Buck Rogers and Flash Gordon are primary influences on this
lone-Earthman-lost-in-space adventure, that’s hampered by its affectation for
1980s references (Kevin Bacon was a cultural hero in Footloose?) with a mix-tape
batch of tiredly unimpressive (but, probably, easy to acquire the copyright
clearances for?) pop songs that can hardly be considered ‘classic rock’
exemplars. They add no dramatic spirit or sense, or even faddish
value, to the interstellar warfare scenario that desperately needed some social
concern or political relevance in accessible, if metaphorical, terms.
As green Gamora, a weaponised slave ‘daughter’ of death
deity Thanos (introduced in Avengers Assemble), Zoe Saldana can do nothing more
than overact and strike blank-faced action poses. As blue Nebula, former Doctor Who starlet Karen Gillan so easily out-classes Saldana, especially in
their scenes together, that it’s embarrassing to note the misjudged hierarchy
of casting choices. Champion wrestler Dave Bautista makes a fist of vengeful
Drax the Destroyer, but never manages to grant his intentionally stilted dialogue
the right measure of tongue-in-cheek appeal. Glenn Close plays Nova Prime
(leader of the star cops) as if she’s got bills to pay and is having a bad hair
daze.

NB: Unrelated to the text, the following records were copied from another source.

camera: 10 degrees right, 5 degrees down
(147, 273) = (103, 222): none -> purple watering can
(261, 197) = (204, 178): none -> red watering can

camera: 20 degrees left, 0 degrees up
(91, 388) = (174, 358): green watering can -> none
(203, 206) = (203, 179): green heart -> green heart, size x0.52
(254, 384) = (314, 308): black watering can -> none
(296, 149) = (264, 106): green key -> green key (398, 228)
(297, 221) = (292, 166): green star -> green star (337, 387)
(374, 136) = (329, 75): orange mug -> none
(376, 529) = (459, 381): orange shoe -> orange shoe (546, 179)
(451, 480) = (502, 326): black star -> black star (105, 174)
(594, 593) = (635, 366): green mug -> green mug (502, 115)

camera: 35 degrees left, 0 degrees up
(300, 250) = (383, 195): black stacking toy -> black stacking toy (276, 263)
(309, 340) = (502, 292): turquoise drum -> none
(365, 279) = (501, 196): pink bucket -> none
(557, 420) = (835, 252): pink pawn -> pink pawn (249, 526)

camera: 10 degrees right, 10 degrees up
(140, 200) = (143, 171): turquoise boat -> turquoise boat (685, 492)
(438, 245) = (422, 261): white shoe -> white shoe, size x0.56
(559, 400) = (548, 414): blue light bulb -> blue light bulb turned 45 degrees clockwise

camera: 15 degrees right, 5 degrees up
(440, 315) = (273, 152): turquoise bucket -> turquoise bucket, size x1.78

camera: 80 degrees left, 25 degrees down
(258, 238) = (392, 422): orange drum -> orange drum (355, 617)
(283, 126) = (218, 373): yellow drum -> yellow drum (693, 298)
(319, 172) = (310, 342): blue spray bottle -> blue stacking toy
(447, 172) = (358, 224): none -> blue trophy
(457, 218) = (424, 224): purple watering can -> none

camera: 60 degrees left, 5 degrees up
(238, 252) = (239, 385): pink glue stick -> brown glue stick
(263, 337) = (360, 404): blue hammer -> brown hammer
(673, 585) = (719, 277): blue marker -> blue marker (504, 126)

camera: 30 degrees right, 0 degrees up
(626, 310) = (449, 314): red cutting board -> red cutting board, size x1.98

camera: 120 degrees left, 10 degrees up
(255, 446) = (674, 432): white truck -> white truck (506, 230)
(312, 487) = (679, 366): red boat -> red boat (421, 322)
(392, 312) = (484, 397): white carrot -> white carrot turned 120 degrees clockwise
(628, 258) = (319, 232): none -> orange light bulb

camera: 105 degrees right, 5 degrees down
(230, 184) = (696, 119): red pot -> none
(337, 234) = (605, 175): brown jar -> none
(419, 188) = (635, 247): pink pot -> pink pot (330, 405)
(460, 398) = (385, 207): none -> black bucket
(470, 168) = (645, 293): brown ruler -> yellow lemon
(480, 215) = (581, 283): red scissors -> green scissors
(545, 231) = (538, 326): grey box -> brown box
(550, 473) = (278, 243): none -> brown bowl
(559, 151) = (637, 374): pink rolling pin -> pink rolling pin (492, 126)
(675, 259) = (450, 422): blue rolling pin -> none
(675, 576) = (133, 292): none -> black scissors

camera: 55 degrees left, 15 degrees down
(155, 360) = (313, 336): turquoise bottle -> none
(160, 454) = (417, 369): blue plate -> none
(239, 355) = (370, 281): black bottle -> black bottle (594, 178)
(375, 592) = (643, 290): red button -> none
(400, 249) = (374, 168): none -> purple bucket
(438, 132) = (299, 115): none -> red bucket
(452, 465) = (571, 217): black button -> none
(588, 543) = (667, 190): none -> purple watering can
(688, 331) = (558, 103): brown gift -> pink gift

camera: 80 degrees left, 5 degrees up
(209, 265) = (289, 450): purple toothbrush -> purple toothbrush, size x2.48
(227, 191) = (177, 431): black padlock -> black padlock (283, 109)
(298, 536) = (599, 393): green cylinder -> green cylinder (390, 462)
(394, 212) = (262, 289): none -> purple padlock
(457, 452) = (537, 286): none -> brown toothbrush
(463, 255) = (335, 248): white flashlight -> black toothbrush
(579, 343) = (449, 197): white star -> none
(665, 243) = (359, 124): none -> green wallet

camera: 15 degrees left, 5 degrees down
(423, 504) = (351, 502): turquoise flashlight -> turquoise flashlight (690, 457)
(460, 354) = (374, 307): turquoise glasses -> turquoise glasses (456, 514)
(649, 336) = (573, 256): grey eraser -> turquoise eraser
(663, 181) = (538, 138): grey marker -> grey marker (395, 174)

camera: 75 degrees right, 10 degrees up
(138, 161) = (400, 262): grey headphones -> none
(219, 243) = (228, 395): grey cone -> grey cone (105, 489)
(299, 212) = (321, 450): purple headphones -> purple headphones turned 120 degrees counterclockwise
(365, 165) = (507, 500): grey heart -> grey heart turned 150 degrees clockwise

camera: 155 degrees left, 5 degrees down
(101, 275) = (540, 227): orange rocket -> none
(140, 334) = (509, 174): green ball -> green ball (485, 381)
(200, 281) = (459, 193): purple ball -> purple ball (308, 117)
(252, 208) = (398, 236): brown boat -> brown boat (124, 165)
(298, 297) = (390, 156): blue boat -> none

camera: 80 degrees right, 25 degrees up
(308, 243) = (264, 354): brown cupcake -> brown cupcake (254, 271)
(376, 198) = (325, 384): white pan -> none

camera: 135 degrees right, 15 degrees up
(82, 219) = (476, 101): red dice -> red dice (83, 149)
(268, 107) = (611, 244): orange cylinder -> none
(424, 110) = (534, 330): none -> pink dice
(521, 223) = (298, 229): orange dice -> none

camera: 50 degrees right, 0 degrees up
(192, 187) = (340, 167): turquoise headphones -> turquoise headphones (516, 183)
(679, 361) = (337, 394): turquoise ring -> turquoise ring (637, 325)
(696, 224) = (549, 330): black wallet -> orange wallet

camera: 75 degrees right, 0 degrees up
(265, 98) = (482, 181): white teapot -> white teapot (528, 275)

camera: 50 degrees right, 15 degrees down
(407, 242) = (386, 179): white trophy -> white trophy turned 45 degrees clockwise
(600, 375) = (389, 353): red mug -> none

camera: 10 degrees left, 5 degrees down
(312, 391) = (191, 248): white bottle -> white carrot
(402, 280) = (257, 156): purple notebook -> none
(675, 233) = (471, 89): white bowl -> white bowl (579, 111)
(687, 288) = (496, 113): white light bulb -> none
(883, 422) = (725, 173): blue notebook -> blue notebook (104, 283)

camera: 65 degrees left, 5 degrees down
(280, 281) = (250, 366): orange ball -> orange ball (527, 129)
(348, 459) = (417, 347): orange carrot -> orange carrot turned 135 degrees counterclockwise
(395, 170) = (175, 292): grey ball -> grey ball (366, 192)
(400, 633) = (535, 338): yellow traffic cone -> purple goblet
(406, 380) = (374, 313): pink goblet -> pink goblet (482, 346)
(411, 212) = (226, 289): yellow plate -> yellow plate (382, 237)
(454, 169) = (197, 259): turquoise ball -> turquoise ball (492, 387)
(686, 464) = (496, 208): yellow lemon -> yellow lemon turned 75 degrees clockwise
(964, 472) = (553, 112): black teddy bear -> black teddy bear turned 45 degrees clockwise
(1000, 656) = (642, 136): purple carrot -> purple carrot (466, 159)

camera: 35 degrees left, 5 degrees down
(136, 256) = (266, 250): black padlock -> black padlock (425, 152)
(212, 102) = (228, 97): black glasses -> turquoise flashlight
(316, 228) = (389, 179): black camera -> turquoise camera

Michael Rooker makes noble savage Yondu into a blue-skinned variant of The
Walking Dead’s redneck Merle.
Apart from the welcome presence of Benicio del Toro, as the
creepy Collector, there is very little here that is appropriately uncanny with
eerie alien improbability. Cheap TV show Lexx boasted rather more genuinely
imaginative and witty use of its sci-fi weird aspects, and even the Riddick movies had a greater dosage of astronomical and inter-planetary strangeness.
Now if only they could hurry up and remake Blake’s 7 on such a widescreen scale
as this, that might offer us a lot more chills, and real fun!